Stored data entries

==*==

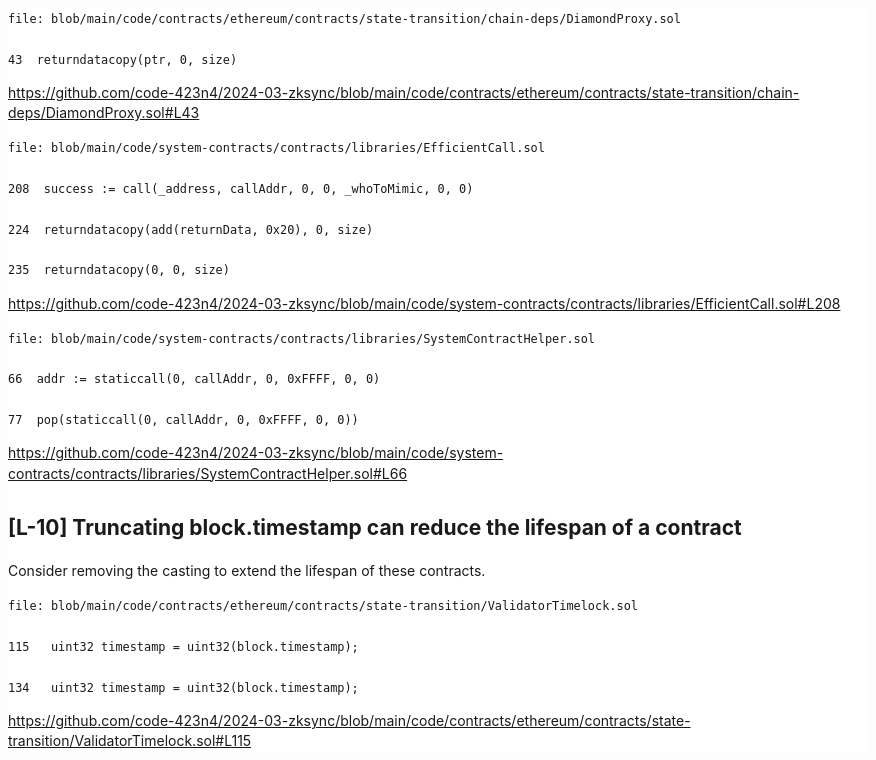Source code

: 
```solidity
file: blob/main/code/contracts/ethereum/contracts/state-transition/chain-deps/DiamondProxy.sol

43  returndatacopy(ptr, 0, size)

```
https://github.com/code-423n4/2024-03-zksync/blob/main/code/contracts/ethereum/contracts/state-transition/chain-deps/DiamondProxy.sol#L43

```solidity
file: blob/main/code/system-contracts/contracts/libraries/EfficientCall.sol

208  success := call(_address, callAddr, 0, 0, _whoToMimic, 0, 0)

224  returndatacopy(add(returnData, 0x20), 0, size)

235  returndatacopy(0, 0, size)

```
https://github.com/code-423n4/2024-03-zksync/blob/main/code/system-contracts/contracts/libraries/EfficientCall.sol#L208


```solidity
file: blob/main/code/system-contracts/contracts/libraries/SystemContractHelper.sol

66  addr := staticcall(0, callAddr, 0, 0xFFFF, 0, 0)

77  pop(staticcall(0, callAddr, 0, 0xFFFF, 0, 0))

```
https://github.com/code-423n4/2024-03-zksync/blob/main/code/system-contracts/contracts/libraries/SystemContractHelper.sol#L66

## [L-10] Truncating block.timestamp can reduce the lifespan of a contract

Consider removing the casting to extend the lifespan of these contracts.

```solidity
file: blob/main/code/contracts/ethereum/contracts/state-transition/ValidatorTimelock.sol

115   uint32 timestamp = uint32(block.timestamp);

134   uint32 timestamp = uint32(block.timestamp);

```
https://github.com/code-423n4/2024-03-zksync/blob/main/code/contracts/ethereum/contracts/state-transition/ValidatorTimelock.sol#L115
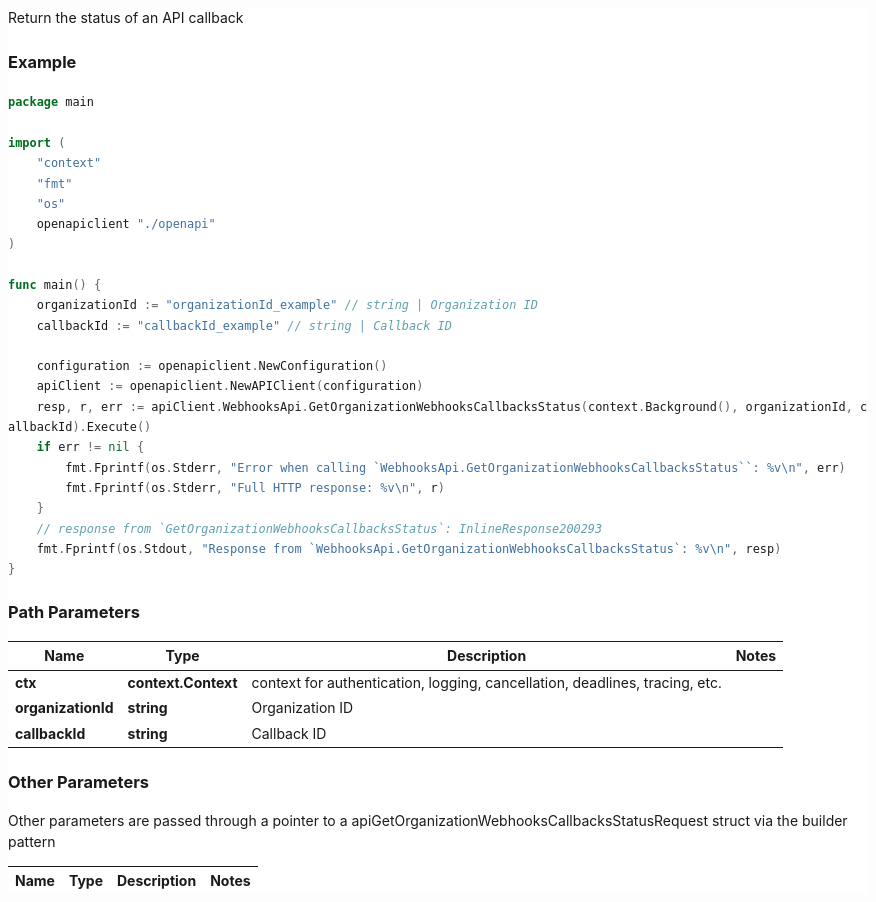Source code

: Return the status of an API callback



### Example

```go
package main

import (
    "context"
    "fmt"
    "os"
    openapiclient "./openapi"
)

func main() {
    organizationId := "organizationId_example" // string | Organization ID
    callbackId := "callbackId_example" // string | Callback ID

    configuration := openapiclient.NewConfiguration()
    apiClient := openapiclient.NewAPIClient(configuration)
    resp, r, err := apiClient.WebhooksApi.GetOrganizationWebhooksCallbacksStatus(context.Background(), organizationId, callbackId).Execute()
    if err != nil {
        fmt.Fprintf(os.Stderr, "Error when calling `WebhooksApi.GetOrganizationWebhooksCallbacksStatus``: %v\n", err)
        fmt.Fprintf(os.Stderr, "Full HTTP response: %v\n", r)
    }
    // response from `GetOrganizationWebhooksCallbacksStatus`: InlineResponse200293
    fmt.Fprintf(os.Stdout, "Response from `WebhooksApi.GetOrganizationWebhooksCallbacksStatus`: %v\n", resp)
}
```

### Path Parameters


Name | Type | Description  | Notes
------------- | ------------- | ------------- | -------------
**ctx** | **context.Context** | context for authentication, logging, cancellation, deadlines, tracing, etc.
**organizationId** | **string** | Organization ID | 
**callbackId** | **string** | Callback ID | 

### Other Parameters

Other parameters are passed through a pointer to a apiGetOrganizationWebhooksCallbacksStatusRequest struct via the builder pattern


Name | Type | Description  | Notes
------------- | ------------- | ------------- | -------------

==*==

**Problem to solve:** The answer must be the lines from the one containing "deadlines, tracing, etc." to the final line of the data above, copied exactly, both included, with nothing added.

**Problem solution:**
**ctx** | **context.Context** | context for authentication, logging, cancellation, deadlines, tracing, etc.
**organizationId** | **string** | Organization ID | 
**callbackId** | **string** | Callback ID | 

### Other Parameters

Other parameters are passed through a pointer to a apiGetOrganizationWebhooksCallbacksStatusRequest struct via the builder pattern


Name | Type | Description  | Notes
------------- | ------------- | ------------- | -------------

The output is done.